+++ SUPPLIED TEXT +++

It is not necessary to provide explicit biblical support for the distinction, seeing as it is something basic to human life. "Elements" and "circumstances" are part and parcel of every action as an action. To run, something is essential; if I am simply walking at a brisk pace it is no longer running but walking. In that action there are other things which are necessary for the performing of the action and are common to every action, e.g., I have to walk at some time or some place; these are called circumstances.

Coming to the action of worship, we begin with the reformed conception that these are limited by God's own revealed will. God's name is truly honoured when the worshipper has bowed to His supremacy in all things. From this starting point we are to examine the Scripture to see what God has commanded to be offered in worship to Him. We find various actions are prescribed; these are the parts of worship. But there must be a time and a place besides other things for performing these actions; these are the circumstances.


----------



## JohnOwen007 (Nov 6, 2008)

Dear Matthew, thanks for your response because I've never been able to get a clear answer to this question.



armourbearer said:


> JohnOwen007 said:
> 
> 
> > What interests me is this: where does the Bible actually say that there will *only *be either elements or circumstances when it comes new covenant gatherings?
> ...

+++

TASK DIRECTIONS
Please retype the forum excerpt above on the elements and circumstances of worship in full, word for word.

+++ DATA LISTING +++

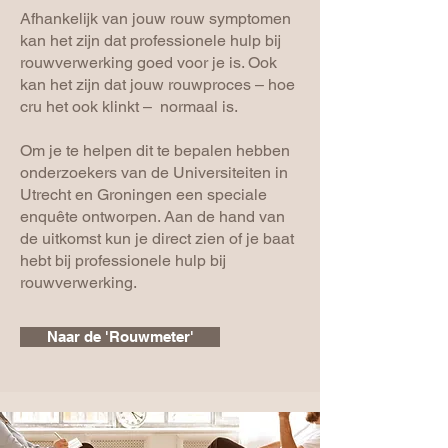
Afhankelijk van jouw rouw symptomen
kan het zijn dat professionele hulp bij
rouwverwerking goed voor je is. Ook
kan het zijn dat jouw rouwproces – hoe
cru het ook klinkt – normaal is.
Om je te helpen dit te bepalen hebben
onderzoekers van de Universiteiten in
Utrecht en Groningen een speciale
enquête ontworpen. Aan de hand van
de uitkomst kun je direct zien of je baat
hebt bij professionele hulp bij
rouwverwerking.
Naar de 'Rouwmeter'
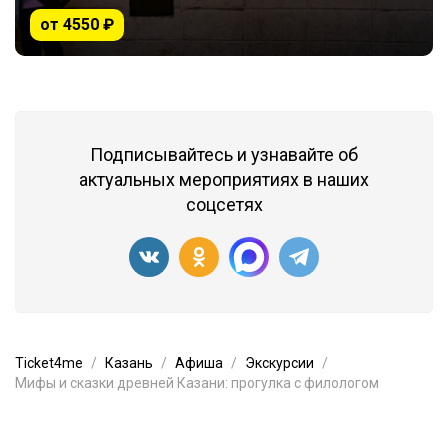
от 4550 ₽
Подписывайтесь и узнавайте об
актуальных мероприятиях в наших
соцсетях
Ticket4me
Казань
Афиша
Экскурсии
Мифы и сказки древней Казани: прогулка с филологом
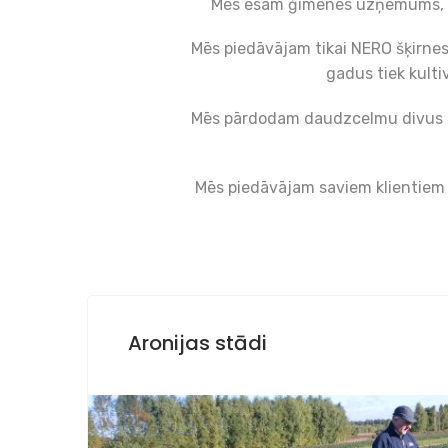
Mēs esam ģimenes uzņēmums, ka
Mēs piedāvājam tikai NERO šķirnes 
gadus tiek kulti
Mēs pārdodam daudzcelmu divus un 
Mēs piedāvājam saviem klientiem b
Aronijas stādi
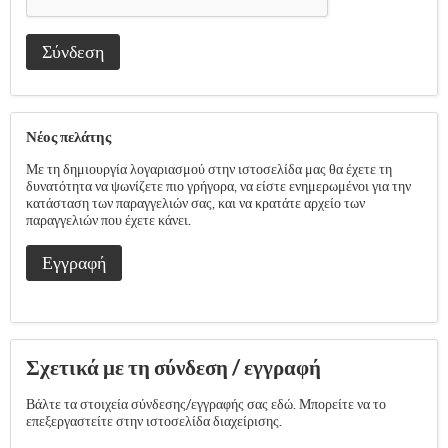
Σύνδεση
Νέος πελάτης
Με τη δημιουργία λογαριασμού στην ιστοσελίδα μας θα έχετε τη
δυνατότητα να ψωνίζετε πιο γρήγορα, να είστε ενημερωμένοι για την
κατάσταση των παραγγελιών σας, και να κρατάτε αρχείο των
παραγγελιών που έχετε κάνει.
Εγγραφή
Σχετικά με τη σύνδεση / εγγραφή
Βάλτε τα στοιχεία σύνδεσης/εγγραφής σας εδώ. Μπορείτε να το
επεξεργαστείτε στην ιστοσελίδα διαχείρισης.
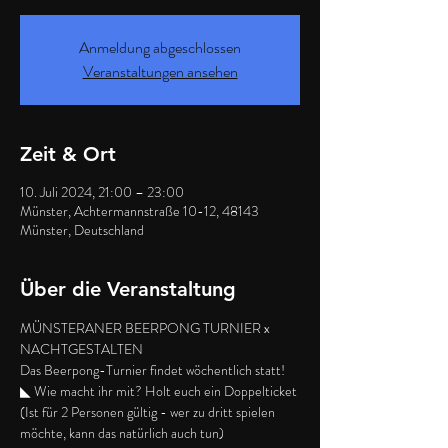
Anmeldung abgeschlossen
Veranstaltungen ansehen
Zeit & Ort
10. Juli 2024, 21:00 – 23:00
Münster, Achtermannstraße 10-12, 48143
Münster, Deutschland
Über die Veranstaltung
MÜNSTERANER BEERPONG TURNIER x 
NACHTGESTALTEN
Das Beerpong-Turnier findet wöchentlich statt!
◣ Wie macht ihr mit? Holt euch ein Doppelticket 
(Ist für 2 Personen gültig - wer zu dritt spielen 
möchte, kann das natürlich auch tun)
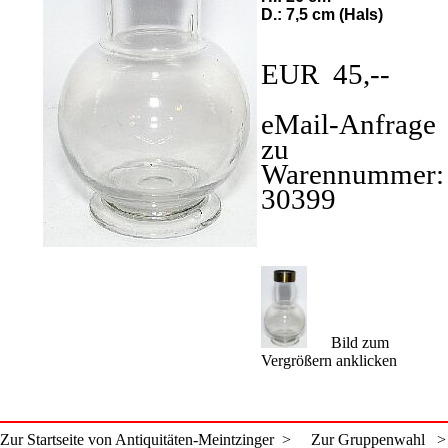
D.: 7,5 cm (Hals)
EUR 45,--
eMail-Anfrage
zu
Warennummer:
30399
Bild zum
Vergrößern anklicken
Zur Startseite von Antiquitäten-Meintzinger >
Zur Gruppenwahl >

+++

REPLY TO THE TASK
It is not necessary to provide explicit biblical support for the distinction, seeing as it is something basic to human life. "Elements" and "circumstances" are part and parcel of every action as an action. To run, something is essential; if I am simply walking at a brisk pace it is no longer running but walking. In that action there are other things which are necessary for the performing of the action and are common to every action, e.g., I have to walk at some time or some place; these are called circumstances.

Coming to the action of worship, we begin with the reformed conception that these are limited by God's own revealed will. God's name is truly honoured when the worshipper has bowed to His supremacy in all things. From this starting point we are to examine the Scripture to see what God has commanded to be offered in worship to Him. We find various actions are prescribed; these are the parts of worship. But there must be a time and a place besides other things for performing these actions; these are the circumstances.


----------



## JohnOwen007 (Nov 6, 2008)

Dear Matthew, thanks for your response because I've never been able to get a clear answer to this question.



armourbearer said:


> JohnOwen007 said:
> 
> 
> > What interests me is this: where does the Bible actually say that there will *only *be either elements or circumstances when it comes new covenant gatherings?
> ...